How your bill is spent
The simplest way we can explain it is to take £1 and break it down into the different elements you pay for. Figures shown here are based on Ofwat's PR24 Final Determination for Southern Water (excluding delivery mechanism).
How your bill is spent
The simplest way we can explain it is to take £1 and break it down into the different elements you pay for. Figures shown here are based on Ofwat's PR24 Final Determination for Southern Water (excluding delivery mechanism).
20p
Maintaining and growing our 54,000km network
6p
Reducing the use of storm overflows
4p
Removing wastewater nutrients, improving water quality
18p
Keeping toilets flushing and taking the wastewater away

2p
Finding and fixing more leaks with better technology
3p
New sustainable water sources for the future
20p
More high quality water to your taps and less outages
23p
Interest on loans to fund long-term investment
4p
Retail costs including a new billing system
Customers and stakeholders decide how this money is spent
Every five years we ask our customers and key stakeholders to help us develop a series of priorities, which we then use (alongside requirements from our regulator, Ofwat) to create a five-year ‘asset management plan’, or AMP.

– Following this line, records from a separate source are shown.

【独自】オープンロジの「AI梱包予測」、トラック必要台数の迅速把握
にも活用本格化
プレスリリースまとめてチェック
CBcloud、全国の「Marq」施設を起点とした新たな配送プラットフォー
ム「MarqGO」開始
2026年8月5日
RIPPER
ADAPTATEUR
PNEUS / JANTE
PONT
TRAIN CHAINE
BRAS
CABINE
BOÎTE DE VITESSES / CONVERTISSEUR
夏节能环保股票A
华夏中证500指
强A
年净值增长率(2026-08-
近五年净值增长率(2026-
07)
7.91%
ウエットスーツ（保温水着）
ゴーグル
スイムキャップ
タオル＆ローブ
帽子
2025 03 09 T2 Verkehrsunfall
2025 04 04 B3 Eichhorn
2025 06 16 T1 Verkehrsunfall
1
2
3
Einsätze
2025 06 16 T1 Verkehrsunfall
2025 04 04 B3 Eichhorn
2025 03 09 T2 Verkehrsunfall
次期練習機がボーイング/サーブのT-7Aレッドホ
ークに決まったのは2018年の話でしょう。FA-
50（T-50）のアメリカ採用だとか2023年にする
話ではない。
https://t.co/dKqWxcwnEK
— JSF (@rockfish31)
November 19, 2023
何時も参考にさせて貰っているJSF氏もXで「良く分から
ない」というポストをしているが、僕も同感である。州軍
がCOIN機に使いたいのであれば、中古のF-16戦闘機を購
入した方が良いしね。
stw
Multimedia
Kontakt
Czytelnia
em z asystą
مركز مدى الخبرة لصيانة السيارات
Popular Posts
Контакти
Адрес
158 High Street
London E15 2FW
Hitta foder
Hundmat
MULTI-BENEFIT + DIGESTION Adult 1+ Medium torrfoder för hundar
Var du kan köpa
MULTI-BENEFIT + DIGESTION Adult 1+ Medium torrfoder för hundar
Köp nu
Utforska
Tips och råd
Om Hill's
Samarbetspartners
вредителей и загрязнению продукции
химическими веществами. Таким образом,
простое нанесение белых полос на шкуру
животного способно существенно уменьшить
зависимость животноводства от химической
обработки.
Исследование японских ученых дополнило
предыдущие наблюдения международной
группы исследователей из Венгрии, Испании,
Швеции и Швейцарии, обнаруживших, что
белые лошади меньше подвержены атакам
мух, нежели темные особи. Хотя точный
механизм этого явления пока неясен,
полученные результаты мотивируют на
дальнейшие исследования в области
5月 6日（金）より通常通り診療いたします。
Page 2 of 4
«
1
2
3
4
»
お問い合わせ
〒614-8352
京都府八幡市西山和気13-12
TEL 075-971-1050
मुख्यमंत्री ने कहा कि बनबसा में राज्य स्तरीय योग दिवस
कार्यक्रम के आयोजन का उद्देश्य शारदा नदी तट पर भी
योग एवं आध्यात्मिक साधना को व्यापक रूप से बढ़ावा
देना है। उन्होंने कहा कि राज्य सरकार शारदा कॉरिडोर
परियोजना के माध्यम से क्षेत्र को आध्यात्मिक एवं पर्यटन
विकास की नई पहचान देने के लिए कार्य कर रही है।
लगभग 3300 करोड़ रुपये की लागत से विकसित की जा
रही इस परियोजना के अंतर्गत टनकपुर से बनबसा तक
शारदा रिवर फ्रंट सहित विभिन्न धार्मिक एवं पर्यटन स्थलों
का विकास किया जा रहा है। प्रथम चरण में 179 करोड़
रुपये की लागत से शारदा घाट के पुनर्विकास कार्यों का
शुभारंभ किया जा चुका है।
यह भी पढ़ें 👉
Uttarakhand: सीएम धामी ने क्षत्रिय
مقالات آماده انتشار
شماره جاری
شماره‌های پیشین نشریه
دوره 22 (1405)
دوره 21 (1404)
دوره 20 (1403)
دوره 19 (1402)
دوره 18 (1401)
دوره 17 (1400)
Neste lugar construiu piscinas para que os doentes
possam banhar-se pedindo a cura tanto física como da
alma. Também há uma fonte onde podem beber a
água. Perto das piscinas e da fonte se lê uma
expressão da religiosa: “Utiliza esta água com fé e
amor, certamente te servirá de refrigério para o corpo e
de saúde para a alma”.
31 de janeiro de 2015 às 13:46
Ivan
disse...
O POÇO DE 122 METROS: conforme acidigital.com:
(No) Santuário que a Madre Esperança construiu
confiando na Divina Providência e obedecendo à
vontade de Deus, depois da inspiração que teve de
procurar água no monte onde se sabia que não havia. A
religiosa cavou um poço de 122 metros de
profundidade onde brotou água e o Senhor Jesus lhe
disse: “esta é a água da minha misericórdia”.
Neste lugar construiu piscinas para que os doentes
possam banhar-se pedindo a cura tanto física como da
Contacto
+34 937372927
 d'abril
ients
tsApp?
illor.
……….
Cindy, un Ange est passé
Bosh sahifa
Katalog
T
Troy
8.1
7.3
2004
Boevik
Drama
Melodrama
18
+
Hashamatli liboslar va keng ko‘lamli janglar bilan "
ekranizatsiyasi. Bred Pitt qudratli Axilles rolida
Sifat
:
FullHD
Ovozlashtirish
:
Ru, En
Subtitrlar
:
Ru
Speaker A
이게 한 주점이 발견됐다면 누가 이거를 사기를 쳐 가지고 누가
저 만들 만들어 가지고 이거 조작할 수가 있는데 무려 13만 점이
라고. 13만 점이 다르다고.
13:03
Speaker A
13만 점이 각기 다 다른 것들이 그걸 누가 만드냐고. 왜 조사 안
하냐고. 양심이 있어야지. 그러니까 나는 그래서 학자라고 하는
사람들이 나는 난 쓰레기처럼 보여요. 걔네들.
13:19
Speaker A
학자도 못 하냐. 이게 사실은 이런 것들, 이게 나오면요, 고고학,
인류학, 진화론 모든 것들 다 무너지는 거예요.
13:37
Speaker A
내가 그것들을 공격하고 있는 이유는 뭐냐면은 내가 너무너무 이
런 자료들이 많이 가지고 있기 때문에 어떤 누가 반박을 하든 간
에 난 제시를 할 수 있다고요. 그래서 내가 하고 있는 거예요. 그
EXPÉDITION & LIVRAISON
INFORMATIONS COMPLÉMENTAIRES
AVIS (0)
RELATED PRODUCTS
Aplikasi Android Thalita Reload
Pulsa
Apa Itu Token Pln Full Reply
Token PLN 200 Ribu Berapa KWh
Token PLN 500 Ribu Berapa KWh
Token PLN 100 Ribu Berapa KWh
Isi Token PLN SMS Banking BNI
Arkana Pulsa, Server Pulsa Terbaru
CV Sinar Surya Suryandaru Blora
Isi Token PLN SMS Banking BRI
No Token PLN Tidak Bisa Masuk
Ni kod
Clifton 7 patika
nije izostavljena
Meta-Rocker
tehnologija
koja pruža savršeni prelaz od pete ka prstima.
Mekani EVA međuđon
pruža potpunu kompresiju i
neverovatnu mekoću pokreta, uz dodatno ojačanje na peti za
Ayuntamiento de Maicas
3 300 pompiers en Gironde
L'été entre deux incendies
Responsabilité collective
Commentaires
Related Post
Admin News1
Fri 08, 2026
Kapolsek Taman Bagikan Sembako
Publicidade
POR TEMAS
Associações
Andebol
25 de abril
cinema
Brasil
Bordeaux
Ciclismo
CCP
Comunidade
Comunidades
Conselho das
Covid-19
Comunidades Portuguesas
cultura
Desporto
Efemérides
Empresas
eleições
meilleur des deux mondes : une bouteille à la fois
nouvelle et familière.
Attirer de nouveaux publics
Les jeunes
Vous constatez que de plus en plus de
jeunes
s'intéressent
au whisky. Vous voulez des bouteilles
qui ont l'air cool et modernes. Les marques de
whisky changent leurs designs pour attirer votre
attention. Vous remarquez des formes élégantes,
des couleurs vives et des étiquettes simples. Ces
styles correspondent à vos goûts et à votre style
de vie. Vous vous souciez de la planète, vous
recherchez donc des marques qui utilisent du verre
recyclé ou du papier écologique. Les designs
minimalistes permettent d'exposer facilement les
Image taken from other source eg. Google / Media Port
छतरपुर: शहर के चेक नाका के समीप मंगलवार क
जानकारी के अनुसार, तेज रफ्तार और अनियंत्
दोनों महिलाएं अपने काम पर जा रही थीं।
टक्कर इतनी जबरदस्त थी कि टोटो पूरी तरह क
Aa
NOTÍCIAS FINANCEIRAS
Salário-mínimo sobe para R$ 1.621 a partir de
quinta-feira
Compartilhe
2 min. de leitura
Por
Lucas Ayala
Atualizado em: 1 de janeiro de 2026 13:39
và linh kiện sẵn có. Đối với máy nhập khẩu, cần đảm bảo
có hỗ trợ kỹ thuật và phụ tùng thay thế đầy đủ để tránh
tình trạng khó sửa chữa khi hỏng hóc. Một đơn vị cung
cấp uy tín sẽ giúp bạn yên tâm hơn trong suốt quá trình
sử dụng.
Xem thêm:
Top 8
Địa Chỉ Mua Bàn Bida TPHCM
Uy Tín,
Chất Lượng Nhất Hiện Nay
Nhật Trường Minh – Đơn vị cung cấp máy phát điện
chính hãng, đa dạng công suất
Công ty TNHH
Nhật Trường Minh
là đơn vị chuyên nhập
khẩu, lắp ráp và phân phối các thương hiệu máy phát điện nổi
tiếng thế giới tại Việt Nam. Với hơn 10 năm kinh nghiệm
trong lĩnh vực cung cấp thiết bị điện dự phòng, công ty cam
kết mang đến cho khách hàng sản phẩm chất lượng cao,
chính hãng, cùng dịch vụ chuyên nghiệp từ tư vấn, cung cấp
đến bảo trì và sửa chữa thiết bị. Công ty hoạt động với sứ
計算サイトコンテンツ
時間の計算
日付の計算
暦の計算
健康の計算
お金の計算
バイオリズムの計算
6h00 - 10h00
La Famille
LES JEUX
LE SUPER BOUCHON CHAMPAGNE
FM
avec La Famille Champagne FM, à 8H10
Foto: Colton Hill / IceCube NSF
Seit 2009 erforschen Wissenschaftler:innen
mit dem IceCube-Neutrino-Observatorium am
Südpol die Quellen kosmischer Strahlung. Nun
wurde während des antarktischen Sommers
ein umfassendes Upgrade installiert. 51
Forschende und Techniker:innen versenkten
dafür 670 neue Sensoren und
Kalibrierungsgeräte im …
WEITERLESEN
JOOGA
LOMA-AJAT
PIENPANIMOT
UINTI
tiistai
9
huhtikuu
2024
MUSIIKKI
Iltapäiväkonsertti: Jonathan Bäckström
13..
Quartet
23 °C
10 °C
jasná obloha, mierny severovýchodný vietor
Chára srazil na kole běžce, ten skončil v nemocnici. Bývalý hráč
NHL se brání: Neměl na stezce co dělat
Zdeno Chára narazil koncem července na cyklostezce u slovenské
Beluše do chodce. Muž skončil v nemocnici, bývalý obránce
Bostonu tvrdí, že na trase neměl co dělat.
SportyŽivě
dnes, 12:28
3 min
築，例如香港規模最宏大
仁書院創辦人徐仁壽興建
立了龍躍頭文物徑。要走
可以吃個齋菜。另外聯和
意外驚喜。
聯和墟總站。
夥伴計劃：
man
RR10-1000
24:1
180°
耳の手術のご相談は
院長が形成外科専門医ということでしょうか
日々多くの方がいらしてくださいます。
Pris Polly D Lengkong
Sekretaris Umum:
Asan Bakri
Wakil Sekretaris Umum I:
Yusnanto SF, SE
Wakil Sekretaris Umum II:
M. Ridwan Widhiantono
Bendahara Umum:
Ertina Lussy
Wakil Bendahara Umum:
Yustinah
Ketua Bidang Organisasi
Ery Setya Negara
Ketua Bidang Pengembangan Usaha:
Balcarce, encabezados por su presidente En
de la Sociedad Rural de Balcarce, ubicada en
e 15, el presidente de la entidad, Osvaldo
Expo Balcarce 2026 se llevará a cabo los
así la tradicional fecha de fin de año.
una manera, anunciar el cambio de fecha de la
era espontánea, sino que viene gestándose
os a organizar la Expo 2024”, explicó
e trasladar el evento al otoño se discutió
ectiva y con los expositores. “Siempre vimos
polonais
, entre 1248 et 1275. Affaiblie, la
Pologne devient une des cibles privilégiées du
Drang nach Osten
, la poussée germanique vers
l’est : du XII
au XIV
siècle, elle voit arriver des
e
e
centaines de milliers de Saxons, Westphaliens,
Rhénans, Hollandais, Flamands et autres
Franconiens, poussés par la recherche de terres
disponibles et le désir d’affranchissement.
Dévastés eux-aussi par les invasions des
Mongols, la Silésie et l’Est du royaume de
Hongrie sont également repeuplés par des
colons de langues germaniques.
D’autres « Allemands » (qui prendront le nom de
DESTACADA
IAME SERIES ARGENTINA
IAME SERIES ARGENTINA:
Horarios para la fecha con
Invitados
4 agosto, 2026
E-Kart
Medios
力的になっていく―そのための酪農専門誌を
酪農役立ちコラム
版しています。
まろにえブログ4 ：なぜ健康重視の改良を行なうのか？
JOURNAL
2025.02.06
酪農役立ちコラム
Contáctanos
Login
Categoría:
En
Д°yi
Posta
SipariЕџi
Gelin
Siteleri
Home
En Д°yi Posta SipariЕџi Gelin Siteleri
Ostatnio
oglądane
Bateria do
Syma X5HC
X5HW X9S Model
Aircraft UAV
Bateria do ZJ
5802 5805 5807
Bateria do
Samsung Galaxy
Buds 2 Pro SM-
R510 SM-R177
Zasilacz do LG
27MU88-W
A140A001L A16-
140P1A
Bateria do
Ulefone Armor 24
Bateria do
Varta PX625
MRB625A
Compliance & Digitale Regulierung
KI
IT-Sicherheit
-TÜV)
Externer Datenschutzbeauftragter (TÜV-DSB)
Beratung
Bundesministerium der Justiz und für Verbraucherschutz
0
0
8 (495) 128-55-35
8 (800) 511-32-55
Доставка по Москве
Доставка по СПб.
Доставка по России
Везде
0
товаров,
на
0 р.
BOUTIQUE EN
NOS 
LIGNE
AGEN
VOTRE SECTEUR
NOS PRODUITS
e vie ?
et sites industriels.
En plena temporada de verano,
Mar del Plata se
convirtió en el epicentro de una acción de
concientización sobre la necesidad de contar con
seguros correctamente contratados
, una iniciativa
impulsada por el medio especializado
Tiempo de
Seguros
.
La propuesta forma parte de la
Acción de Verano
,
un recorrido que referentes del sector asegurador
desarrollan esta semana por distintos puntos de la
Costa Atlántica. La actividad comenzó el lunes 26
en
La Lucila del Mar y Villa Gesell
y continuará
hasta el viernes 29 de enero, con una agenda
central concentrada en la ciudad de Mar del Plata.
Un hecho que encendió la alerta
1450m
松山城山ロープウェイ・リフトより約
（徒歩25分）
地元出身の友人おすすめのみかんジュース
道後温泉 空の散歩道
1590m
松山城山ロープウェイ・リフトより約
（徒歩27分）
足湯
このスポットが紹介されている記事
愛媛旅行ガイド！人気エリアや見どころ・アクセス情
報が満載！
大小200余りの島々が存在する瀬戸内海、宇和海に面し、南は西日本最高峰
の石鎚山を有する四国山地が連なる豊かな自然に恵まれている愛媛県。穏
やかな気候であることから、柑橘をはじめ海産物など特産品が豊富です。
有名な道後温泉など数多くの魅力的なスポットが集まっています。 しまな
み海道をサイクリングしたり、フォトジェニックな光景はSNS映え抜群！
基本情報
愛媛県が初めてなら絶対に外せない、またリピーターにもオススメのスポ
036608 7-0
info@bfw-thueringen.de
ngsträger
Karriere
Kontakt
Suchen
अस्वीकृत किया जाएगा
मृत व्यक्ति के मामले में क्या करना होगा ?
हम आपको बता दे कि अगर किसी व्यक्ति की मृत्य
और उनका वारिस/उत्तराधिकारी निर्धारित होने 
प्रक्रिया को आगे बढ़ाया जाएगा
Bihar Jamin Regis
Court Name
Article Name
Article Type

Ofwat asks us for this, as part of what’s called a regulatory price review. It then looks at our plan and decides how much we can spend on certain activities.
Ofwat delivers this decision in a ‘Final Determination’ which we use to create a five-year delivery plan. Our shareholders will then see where they need to top up the spending allocated by Ofwat. We use the money our shareholders invest to fund capital investment schemes (large construction projects) as this means our customers are not paying directly for future improvements.